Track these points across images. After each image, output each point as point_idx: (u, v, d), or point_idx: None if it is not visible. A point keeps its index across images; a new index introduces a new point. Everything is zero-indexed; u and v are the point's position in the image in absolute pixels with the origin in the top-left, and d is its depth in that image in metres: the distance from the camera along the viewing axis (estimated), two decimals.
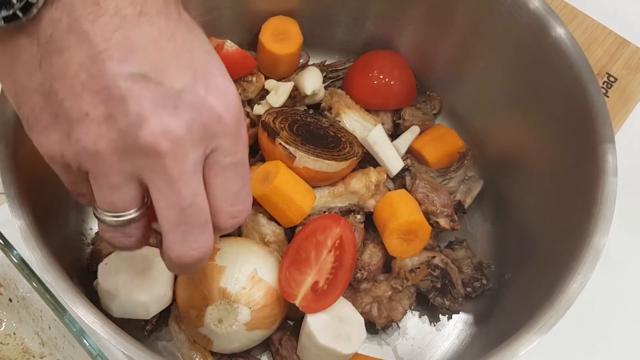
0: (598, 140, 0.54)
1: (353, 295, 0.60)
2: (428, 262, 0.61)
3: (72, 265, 0.58)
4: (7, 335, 0.58)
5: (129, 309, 0.53)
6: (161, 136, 0.33)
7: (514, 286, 0.62)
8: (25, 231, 0.45)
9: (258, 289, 0.54)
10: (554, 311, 0.48)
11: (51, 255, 0.45)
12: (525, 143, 0.65)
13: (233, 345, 0.56)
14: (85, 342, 0.50)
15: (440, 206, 0.62)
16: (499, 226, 0.68)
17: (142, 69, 0.32)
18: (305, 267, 0.55)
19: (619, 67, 0.80)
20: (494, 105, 0.67)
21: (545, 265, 0.57)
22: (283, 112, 0.64)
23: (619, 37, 0.82)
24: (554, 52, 0.57)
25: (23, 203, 0.46)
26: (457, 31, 0.67)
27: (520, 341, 0.47)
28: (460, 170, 0.67)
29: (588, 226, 0.51)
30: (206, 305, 0.53)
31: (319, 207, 0.61)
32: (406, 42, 0.72)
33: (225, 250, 0.56)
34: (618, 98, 0.79)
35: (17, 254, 0.53)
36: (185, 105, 0.33)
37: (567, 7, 0.84)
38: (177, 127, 0.33)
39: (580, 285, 0.49)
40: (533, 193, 0.63)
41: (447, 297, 0.61)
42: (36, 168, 0.52)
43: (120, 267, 0.54)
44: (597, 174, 0.53)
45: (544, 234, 0.60)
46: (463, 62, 0.68)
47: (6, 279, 0.57)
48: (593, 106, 0.54)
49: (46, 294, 0.52)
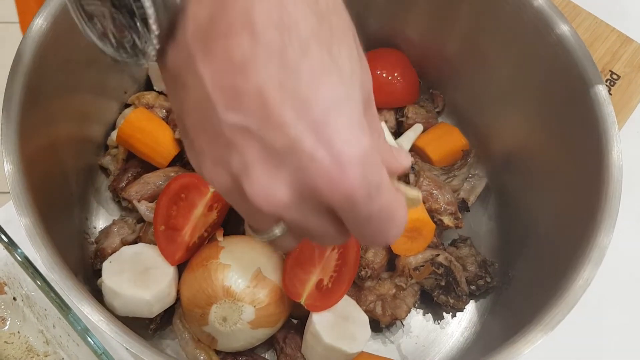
0: (603, 138, 0.53)
1: (357, 293, 0.60)
2: (432, 260, 0.61)
3: (76, 263, 0.58)
4: (11, 334, 0.58)
5: (133, 307, 0.53)
6: (263, 200, 0.31)
7: (518, 284, 0.62)
8: (30, 229, 0.45)
9: (262, 287, 0.54)
10: (559, 309, 0.48)
11: (56, 254, 0.45)
12: (529, 141, 0.65)
13: (237, 343, 0.55)
14: (90, 341, 0.50)
15: (444, 204, 0.62)
16: (503, 224, 0.68)
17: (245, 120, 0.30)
18: (310, 266, 0.55)
19: (622, 64, 0.80)
20: (498, 102, 0.67)
21: (550, 263, 0.57)
22: None
23: (622, 34, 0.82)
24: (558, 50, 0.57)
25: (28, 201, 0.46)
26: (461, 29, 0.66)
27: (525, 339, 0.47)
28: (463, 168, 0.67)
29: (593, 224, 0.51)
30: (210, 303, 0.53)
31: None
32: (409, 40, 0.72)
33: (230, 249, 0.56)
34: (621, 96, 0.78)
35: (21, 252, 0.53)
36: (287, 164, 0.30)
37: (569, 4, 0.83)
38: (278, 193, 0.31)
39: (586, 282, 0.49)
40: (537, 191, 0.63)
41: (451, 295, 0.61)
42: (41, 167, 0.52)
43: (124, 266, 0.54)
44: (602, 172, 0.52)
45: (549, 231, 0.60)
46: (466, 59, 0.68)
47: (10, 278, 0.57)
48: (597, 103, 0.54)
49: (51, 293, 0.52)
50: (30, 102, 0.50)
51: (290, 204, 0.31)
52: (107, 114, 0.66)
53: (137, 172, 0.64)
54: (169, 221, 0.56)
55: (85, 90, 0.61)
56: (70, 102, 0.58)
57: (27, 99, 0.49)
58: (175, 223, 0.56)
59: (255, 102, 0.29)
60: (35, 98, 0.51)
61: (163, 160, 0.63)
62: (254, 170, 0.31)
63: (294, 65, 0.29)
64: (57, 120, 0.56)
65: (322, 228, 0.33)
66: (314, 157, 0.29)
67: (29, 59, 0.50)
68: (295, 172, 0.30)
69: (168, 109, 0.67)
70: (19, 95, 0.49)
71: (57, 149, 0.57)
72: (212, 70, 0.30)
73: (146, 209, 0.59)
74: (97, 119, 0.65)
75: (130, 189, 0.61)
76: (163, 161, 0.63)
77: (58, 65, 0.54)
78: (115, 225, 0.61)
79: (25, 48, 0.50)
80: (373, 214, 0.31)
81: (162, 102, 0.67)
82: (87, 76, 0.60)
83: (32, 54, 0.50)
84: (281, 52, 0.29)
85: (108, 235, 0.60)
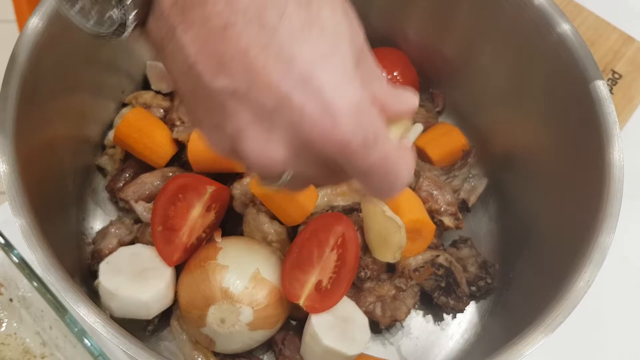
0: (604, 138, 0.53)
1: (356, 294, 0.60)
2: (432, 261, 0.60)
3: (73, 264, 0.58)
4: (8, 336, 0.57)
5: (130, 308, 0.53)
6: (258, 160, 0.32)
7: (518, 285, 0.62)
8: (26, 230, 0.45)
9: (261, 288, 0.54)
10: (560, 310, 0.47)
11: (52, 255, 0.45)
12: (530, 140, 0.64)
13: (236, 345, 0.55)
14: (87, 342, 0.49)
15: (444, 204, 0.62)
16: (504, 224, 0.68)
17: (233, 84, 0.30)
18: (308, 267, 0.55)
19: (624, 64, 0.80)
20: (498, 102, 0.67)
21: (551, 264, 0.57)
22: None
23: (623, 33, 0.81)
24: (559, 49, 0.57)
25: (24, 202, 0.46)
26: (461, 28, 0.66)
27: (526, 341, 0.46)
28: (464, 169, 0.66)
29: (594, 224, 0.50)
30: (208, 305, 0.53)
31: (322, 206, 0.61)
32: (409, 39, 0.71)
33: (228, 249, 0.55)
34: (623, 95, 0.78)
35: (17, 253, 0.53)
36: (280, 123, 0.31)
37: (571, 3, 0.83)
38: (273, 152, 0.31)
39: (587, 284, 0.48)
40: (538, 191, 0.63)
41: (452, 296, 0.61)
42: (37, 167, 0.52)
43: (121, 267, 0.54)
44: (603, 172, 0.52)
45: (549, 232, 0.60)
46: (467, 59, 0.68)
47: (7, 279, 0.57)
48: (599, 103, 0.54)
49: (47, 294, 0.51)
50: (26, 102, 0.49)
51: (289, 159, 0.32)
52: (104, 113, 0.66)
53: (134, 172, 0.64)
54: (167, 222, 0.56)
55: (82, 90, 0.61)
56: (67, 101, 0.58)
57: (23, 99, 0.49)
58: (173, 224, 0.56)
59: (240, 66, 0.30)
60: (31, 98, 0.50)
61: (160, 160, 0.63)
62: (248, 134, 0.31)
63: (274, 26, 0.30)
64: (53, 120, 0.56)
65: (324, 176, 0.34)
66: (303, 111, 0.30)
67: (25, 59, 0.50)
68: (289, 129, 0.31)
69: (166, 109, 0.67)
70: (15, 95, 0.48)
71: (53, 149, 0.57)
72: (194, 39, 0.31)
73: (143, 210, 0.59)
74: (94, 119, 0.65)
75: (128, 189, 0.61)
76: (160, 161, 0.63)
77: (54, 65, 0.54)
78: (112, 226, 0.60)
79: (20, 48, 0.50)
80: (374, 164, 0.31)
81: (160, 102, 0.67)
82: (84, 75, 0.60)
83: (28, 54, 0.50)
84: (259, 14, 0.29)
85: (105, 236, 0.60)
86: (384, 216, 0.56)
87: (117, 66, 0.65)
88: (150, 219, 0.56)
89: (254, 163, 0.32)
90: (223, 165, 0.60)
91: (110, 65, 0.63)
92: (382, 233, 0.56)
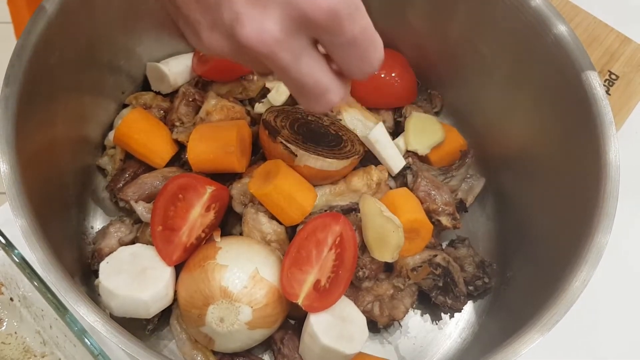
0: (600, 138, 0.53)
1: (355, 294, 0.60)
2: (430, 260, 0.60)
3: (73, 264, 0.58)
4: (8, 335, 0.58)
5: (130, 308, 0.53)
6: (257, 40, 0.34)
7: (515, 284, 0.62)
8: (26, 230, 0.45)
9: (260, 288, 0.54)
10: (556, 309, 0.48)
11: (53, 254, 0.45)
12: (527, 141, 0.65)
13: (235, 344, 0.55)
14: (87, 341, 0.50)
15: (442, 204, 0.62)
16: (501, 224, 0.68)
17: None
18: (307, 266, 0.55)
19: (621, 64, 0.80)
20: (496, 103, 0.67)
21: (548, 264, 0.57)
22: (284, 111, 0.63)
23: (620, 34, 0.82)
24: (556, 50, 0.57)
25: (24, 202, 0.46)
26: (458, 29, 0.66)
27: (522, 339, 0.47)
28: (461, 169, 0.67)
29: (590, 224, 0.51)
30: (208, 304, 0.53)
31: (320, 206, 0.61)
32: (406, 40, 0.72)
33: (227, 249, 0.56)
34: (620, 96, 0.78)
35: (18, 253, 0.53)
36: (274, 2, 0.34)
37: (568, 4, 0.83)
38: (269, 29, 0.34)
39: (583, 283, 0.49)
40: (535, 191, 0.63)
41: (449, 295, 0.61)
42: (37, 167, 0.52)
43: (121, 266, 0.54)
44: (599, 172, 0.52)
45: (546, 232, 0.60)
46: (464, 60, 0.68)
47: (7, 279, 0.57)
48: (595, 104, 0.54)
49: (47, 293, 0.52)
50: (27, 102, 0.50)
51: (282, 39, 0.35)
52: (104, 114, 0.66)
53: (134, 172, 0.64)
54: (167, 222, 0.56)
55: (83, 91, 0.61)
56: (68, 102, 0.58)
57: (24, 99, 0.49)
58: (173, 223, 0.56)
59: None
60: (32, 99, 0.51)
61: (160, 160, 0.63)
62: (244, 16, 0.34)
63: None
64: (54, 121, 0.56)
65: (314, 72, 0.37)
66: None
67: (26, 60, 0.50)
68: (282, 6, 0.34)
69: (165, 110, 0.67)
70: (16, 96, 0.49)
71: (54, 150, 0.57)
72: None
73: (143, 210, 0.59)
74: (95, 120, 0.65)
75: (128, 189, 0.61)
76: (160, 161, 0.63)
77: (54, 66, 0.54)
78: (112, 226, 0.61)
79: (21, 49, 0.50)
80: (357, 35, 0.35)
81: (160, 103, 0.67)
82: (84, 76, 0.60)
83: (29, 55, 0.50)
84: None
85: (105, 236, 0.60)
86: (382, 216, 0.56)
87: (117, 67, 0.65)
88: (150, 218, 0.56)
89: (249, 42, 0.34)
90: (222, 165, 0.60)
91: (110, 66, 0.64)
92: (380, 233, 0.56)
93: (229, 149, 0.59)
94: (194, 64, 0.68)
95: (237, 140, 0.59)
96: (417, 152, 0.66)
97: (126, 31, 0.63)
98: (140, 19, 0.63)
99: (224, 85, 0.67)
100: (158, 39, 0.67)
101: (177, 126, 0.64)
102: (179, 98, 0.66)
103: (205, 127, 0.62)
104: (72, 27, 0.55)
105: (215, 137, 0.60)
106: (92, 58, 0.60)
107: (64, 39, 0.54)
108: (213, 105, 0.64)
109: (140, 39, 0.65)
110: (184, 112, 0.66)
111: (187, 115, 0.66)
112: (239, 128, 0.60)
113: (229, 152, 0.59)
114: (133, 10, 0.62)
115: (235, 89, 0.67)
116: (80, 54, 0.57)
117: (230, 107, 0.65)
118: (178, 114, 0.65)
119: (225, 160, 0.59)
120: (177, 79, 0.67)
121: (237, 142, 0.59)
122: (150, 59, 0.68)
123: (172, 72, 0.67)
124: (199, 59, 0.68)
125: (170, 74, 0.66)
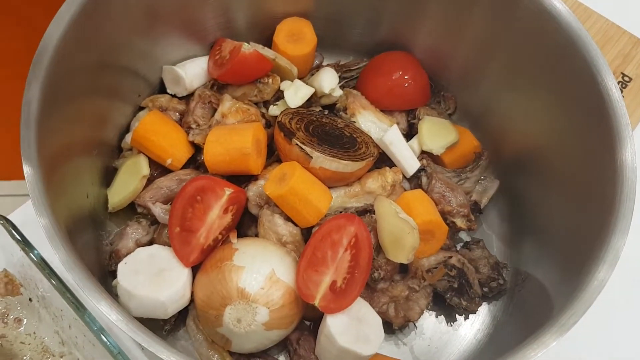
0: (616, 140, 0.53)
1: (370, 295, 0.60)
2: (445, 262, 0.61)
3: (92, 264, 0.58)
4: (27, 335, 0.58)
5: (147, 308, 0.54)
6: None
7: (530, 286, 0.62)
8: (49, 230, 0.45)
9: (276, 289, 0.54)
10: (573, 311, 0.48)
11: (75, 253, 0.45)
12: (541, 142, 0.65)
13: (251, 345, 0.56)
14: (106, 341, 0.50)
15: (456, 206, 0.62)
16: (515, 226, 0.68)
17: None
18: (323, 267, 0.55)
19: (634, 66, 0.80)
20: (510, 105, 0.67)
21: (562, 265, 0.57)
22: (299, 113, 0.64)
23: (633, 36, 0.82)
24: (571, 52, 0.57)
25: (47, 202, 0.47)
26: (472, 32, 0.67)
27: (538, 341, 0.47)
28: (476, 171, 0.67)
29: (607, 225, 0.51)
30: (225, 305, 0.53)
31: (335, 207, 0.61)
32: (420, 43, 0.72)
33: (243, 250, 0.56)
34: (633, 97, 0.78)
35: (37, 253, 0.54)
36: None
37: (580, 6, 0.83)
38: None
39: (601, 284, 0.48)
40: (550, 193, 0.63)
41: (464, 297, 0.61)
42: (58, 169, 0.53)
43: (139, 267, 0.55)
44: (615, 174, 0.52)
45: (561, 233, 0.60)
46: (478, 62, 0.68)
47: (26, 279, 0.58)
48: (611, 105, 0.54)
49: (67, 293, 0.52)
50: (48, 105, 0.50)
51: None
52: (121, 116, 0.67)
53: (151, 174, 0.64)
54: (184, 223, 0.56)
55: (101, 93, 0.62)
56: (86, 105, 0.59)
57: (45, 102, 0.50)
58: (191, 225, 0.56)
59: None
60: (53, 102, 0.51)
61: (177, 162, 0.64)
62: None
63: None
64: (73, 124, 0.57)
65: None
66: None
67: (47, 64, 0.51)
68: None
69: (181, 112, 0.68)
70: (38, 98, 0.49)
71: (72, 152, 0.58)
72: None
73: (161, 211, 0.60)
74: (112, 122, 0.66)
75: (145, 194, 0.62)
76: (177, 163, 0.64)
77: (74, 70, 0.55)
78: (129, 227, 0.61)
79: (43, 53, 0.51)
80: None
81: (176, 105, 0.68)
82: (102, 79, 0.61)
83: (50, 59, 0.51)
84: None
85: (122, 237, 0.61)
86: (397, 217, 0.56)
87: (134, 70, 0.66)
88: (168, 220, 0.57)
89: None
90: (238, 167, 0.60)
91: (127, 69, 0.64)
92: (395, 234, 0.57)
93: (245, 150, 0.59)
94: (209, 67, 0.68)
95: (253, 142, 0.59)
96: (432, 152, 0.67)
97: (143, 35, 0.63)
98: (157, 23, 0.64)
99: (239, 88, 0.68)
100: (174, 42, 0.67)
101: (193, 128, 0.65)
102: (194, 100, 0.67)
103: (222, 129, 0.62)
104: (90, 32, 0.56)
105: (231, 139, 0.60)
106: (110, 62, 0.61)
107: (83, 43, 0.54)
108: (228, 107, 0.65)
109: (157, 43, 0.66)
110: (199, 115, 0.66)
111: (203, 117, 0.66)
112: (254, 130, 0.61)
113: (245, 154, 0.59)
114: (151, 15, 0.62)
115: (250, 91, 0.68)
116: (98, 58, 0.58)
117: (246, 110, 0.65)
118: (194, 116, 0.66)
119: (241, 162, 0.60)
120: (192, 82, 0.68)
121: (253, 144, 0.59)
122: (166, 62, 0.69)
123: (188, 75, 0.67)
124: (215, 62, 0.68)
125: (186, 76, 0.67)
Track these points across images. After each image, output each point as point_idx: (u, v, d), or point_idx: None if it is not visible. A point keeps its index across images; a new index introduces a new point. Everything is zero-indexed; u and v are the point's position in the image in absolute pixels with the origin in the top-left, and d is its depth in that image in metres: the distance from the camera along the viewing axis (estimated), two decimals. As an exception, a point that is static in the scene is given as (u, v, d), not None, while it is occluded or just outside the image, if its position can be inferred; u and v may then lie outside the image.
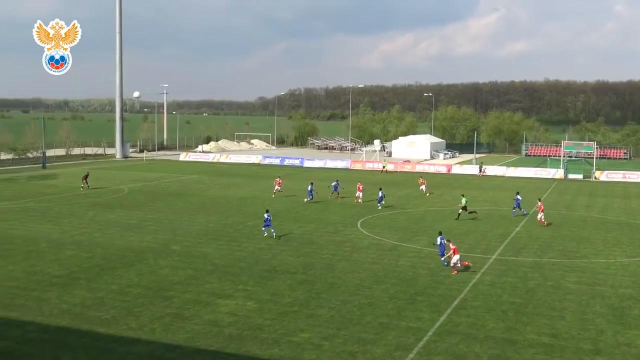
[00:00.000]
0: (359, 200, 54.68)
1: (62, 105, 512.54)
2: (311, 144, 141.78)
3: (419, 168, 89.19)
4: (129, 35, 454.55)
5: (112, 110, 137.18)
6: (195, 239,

GOAL OF THE EXERCISE
Beginning with the line that has "25: (23, 203, 0.46)" and ending with the line that has "36: (185, 105, 0.33)", set down the lines above exactly and include no others.

EXERCISE RESPONSE
25: (23, 203, 0.46)
26: (457, 31, 0.67)
27: (520, 341, 0.47)
28: (460, 170, 0.67)
29: (588, 226, 0.51)
30: (206, 305, 0.53)
31: (319, 207, 0.61)
32: (406, 42, 0.72)
33: (225, 250, 0.56)
34: (618, 98, 0.79)
35: (17, 254, 0.53)
36: (185, 105, 0.33)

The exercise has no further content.